* To do
For each listing below, repeat its text line by line without changing anything.

(Dataset entries)
# # #

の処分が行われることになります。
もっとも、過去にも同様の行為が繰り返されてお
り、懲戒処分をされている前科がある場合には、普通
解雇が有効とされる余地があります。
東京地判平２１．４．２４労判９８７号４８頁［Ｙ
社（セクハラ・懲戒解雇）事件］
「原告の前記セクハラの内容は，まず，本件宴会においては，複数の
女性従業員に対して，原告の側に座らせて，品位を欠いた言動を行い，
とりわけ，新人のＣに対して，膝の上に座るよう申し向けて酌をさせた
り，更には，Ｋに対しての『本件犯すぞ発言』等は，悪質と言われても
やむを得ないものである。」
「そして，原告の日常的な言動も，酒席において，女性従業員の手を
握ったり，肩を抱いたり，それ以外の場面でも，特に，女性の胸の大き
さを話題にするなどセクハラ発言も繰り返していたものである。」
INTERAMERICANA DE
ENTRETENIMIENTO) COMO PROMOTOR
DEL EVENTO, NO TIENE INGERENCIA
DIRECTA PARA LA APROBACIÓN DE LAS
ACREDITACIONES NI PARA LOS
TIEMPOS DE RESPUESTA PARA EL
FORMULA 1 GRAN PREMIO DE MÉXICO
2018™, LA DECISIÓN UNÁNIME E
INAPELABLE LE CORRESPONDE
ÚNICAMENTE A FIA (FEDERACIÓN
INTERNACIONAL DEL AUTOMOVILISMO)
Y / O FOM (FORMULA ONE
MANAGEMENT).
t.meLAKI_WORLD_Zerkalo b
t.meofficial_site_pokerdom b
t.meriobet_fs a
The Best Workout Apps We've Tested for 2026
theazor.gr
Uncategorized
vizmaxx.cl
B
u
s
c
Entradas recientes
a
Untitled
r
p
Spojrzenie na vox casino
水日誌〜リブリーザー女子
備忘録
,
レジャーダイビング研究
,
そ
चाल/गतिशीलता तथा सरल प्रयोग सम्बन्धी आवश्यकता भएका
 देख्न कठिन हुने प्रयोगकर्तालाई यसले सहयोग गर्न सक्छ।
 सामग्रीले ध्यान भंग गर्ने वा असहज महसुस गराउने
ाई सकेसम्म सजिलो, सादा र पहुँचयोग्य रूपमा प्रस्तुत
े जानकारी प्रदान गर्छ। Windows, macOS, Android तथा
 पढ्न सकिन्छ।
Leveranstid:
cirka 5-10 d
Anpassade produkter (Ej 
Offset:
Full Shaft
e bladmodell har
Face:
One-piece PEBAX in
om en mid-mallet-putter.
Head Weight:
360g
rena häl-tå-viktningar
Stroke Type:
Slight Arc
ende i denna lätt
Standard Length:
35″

# # #

* Expected output
の処分が行われることになります。
もっとも、過去にも同様の行為が繰り返されてお
り、懲戒処分をされている前科がある場合には、普通
解雇が有効とされる余地があります。
東京地判平２１．４．２４労判９８７号４８頁［Ｙ
社（セクハラ・懲戒解雇）事件］
「原告の前記セクハラの内容は，まず，本件宴会においては，複数の
女性従業員に対して，原告の側に座らせて，品位を欠いた言動を行い，
とりわけ，新人のＣに対して，膝の上に座るよう申し向けて酌をさせた
り，更には，Ｋに対しての『本件犯すぞ発言』等は，悪質と言われても
やむを得ないものである。」
「そして，原告の日常的な言動も，酒席において，女性従業員の手を
握ったり，肩を抱いたり，それ以外の場面でも，特に，女性の胸の大き
さを話題にするなどセクハラ発言も繰り返していたものである。」
INTERAMERICANA DE
ENTRETENIMIENTO) COMO PROMOTOR
DEL EVENTO, NO TIENE INGERENCIA
DIRECTA PARA LA APROBACIÓN DE LAS
ACREDITACIONES NI PARA LOS
TIEMPOS DE RESPUESTA PARA EL
FORMULA 1 GRAN PREMIO DE MÉXICO
2018™, LA DECISIÓN UNÁNIME E
INAPELABLE LE CORRESPONDE
ÚNICAMENTE A FIA (FEDERACIÓN
INTERNACIONAL DEL AUTOMOVILISMO)
Y / O FOM (FORMULA ONE
MANAGEMENT).
t.meLAKI_WORLD_Zerkalo b
t.meofficial_site_pokerdom b
t.meriobet_fs a
The Best Workout Apps We've Tested for 2026
theazor.gr
Uncategorized
vizmaxx.cl
B
u
s
c
Entradas recientes
a
Untitled
r
p
Spojrzenie na vox casino
水日誌〜リブリーザー女子
備忘録
,
レジャーダイビング研究
,
そ
चाल/गतिशीलता तथा सरल प्रयोग सम्बन्धी आवश्यकता भएका
 देख्न कठिन हुने प्रयोगकर्तालाई यसले सहयोग गर्न सक्छ।
 सामग्रीले ध्यान भंग गर्ने वा असहज महसुस गराउने
ाई सकेसम्म सजिलो, सादा र पहुँचयोग्य रूपमा प्रस्तुत
े जानकारी प्रदान गर्छ। Windows, macOS, Android तथा
 पढ्न सकिन्छ।
Leveranstid:
cirka 5-10 d
Anpassade produkter (Ej 
Offset:
Full Shaft
e bladmodell har
Face:
One-piece PEBAX in
om en mid-mallet-putter.
Head Weight:
360g
rena häl-tå-viktningar
Stroke Type:
Slight Arc
ende i denna lätt
Standard Length:
35″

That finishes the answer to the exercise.